**TEXT SHOWN**:
* * *

Personal information
- Full name: Eris Annie Paton
- Born: 9 October 1928 Wellington, New Zealand
- Died: 23 November 2004 (aged 76) Invercargill, New Zealand
- Batting: Right-handed
- Bowling: Right-arm medium
- Role: All-rounder

International information
- National side: New Zealand (1954–1961);
- Test debut (cap 28): 12 June 1954 v England
- Last Test: 17 March 1961 v Australia

Domestic team information
- 1948/49–1964/65: Otago

Career statistics
| Competition | WTest | WFC |
| Matches | 4 | 54 |
| Runs scored | 180 | 2,301 |
| Batting average | 25.71 | 28.06 |
| 100s/50s | 0/1 | 3/13 |
| Top score | 77* | 113 |
| Balls bowled | 416 | 5,708 |
| Wickets | 9 | 145 |
| Bowling average | 17.77 | 14.63 |
| 5 wickets in innings | 0 | 7 |
| 10 wickets in match | 0 | 0 |
| Best bowling | 4/35 | 6/17 |
| Catches/stumpings | 4/– | 46/– |
- Source: CricketArchive, 27 November 2021

= Eris Paton =

New Zealand cricketer

Eris Annie Paton (9 October 1928 – 23 November 2004) was a New Zealand cricketer who played as an all-rounder, batting right-handed and bowling right-arm medium. Having made her Test debut against England in 1954, she appeared in four Test matches for New Zealand between 1954 and 1961. She played domestic cricket for Otago.

* * *

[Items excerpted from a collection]
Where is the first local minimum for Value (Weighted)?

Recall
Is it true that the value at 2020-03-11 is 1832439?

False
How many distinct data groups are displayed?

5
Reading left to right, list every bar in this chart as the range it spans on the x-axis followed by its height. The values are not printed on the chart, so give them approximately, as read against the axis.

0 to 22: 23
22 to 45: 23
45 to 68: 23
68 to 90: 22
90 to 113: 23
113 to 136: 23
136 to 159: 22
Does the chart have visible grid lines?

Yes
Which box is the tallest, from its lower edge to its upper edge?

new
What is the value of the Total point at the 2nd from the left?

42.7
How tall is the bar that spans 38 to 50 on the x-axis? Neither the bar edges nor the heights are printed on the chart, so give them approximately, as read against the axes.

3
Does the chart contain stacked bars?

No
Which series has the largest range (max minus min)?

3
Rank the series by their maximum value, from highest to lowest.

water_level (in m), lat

* * *

**ACTIVITY 1**:
For each statement below, say whether it agrees with the Eris Paton profile. Answer yes or no and quote the deciding words of the profile.
(a) Paton played domestic cricket for Otago.
(b) Paton's last Test match was against England.
(c) Paton bowled left-arm.
**ACTIVITY 2**:
From the Eris Paton profile, output the passage that opens with the words containing "Eris Annie Paton (9" and closes with "cricket for Otago.".

**WRITTEN SOLUTION 1**:
(a) Yes: "She played domestic cricket for Otago."
(b) No: "Last Test: 17 March 1961 v Australia"
(c) No: "Bowling: Right-arm medium"

**WRITTEN SOLUTION 2**:
Eris Annie Paton (9 October 1928 – 23 November 2004) was a New Zealand cricketer who played as an all-rounder, batting right-handed and bowling right-arm medium. Having made her Test debut against England in 1954, she appeared in four Test matches for New Zealand between 1954 and 1961. She played domestic cricket for Otago.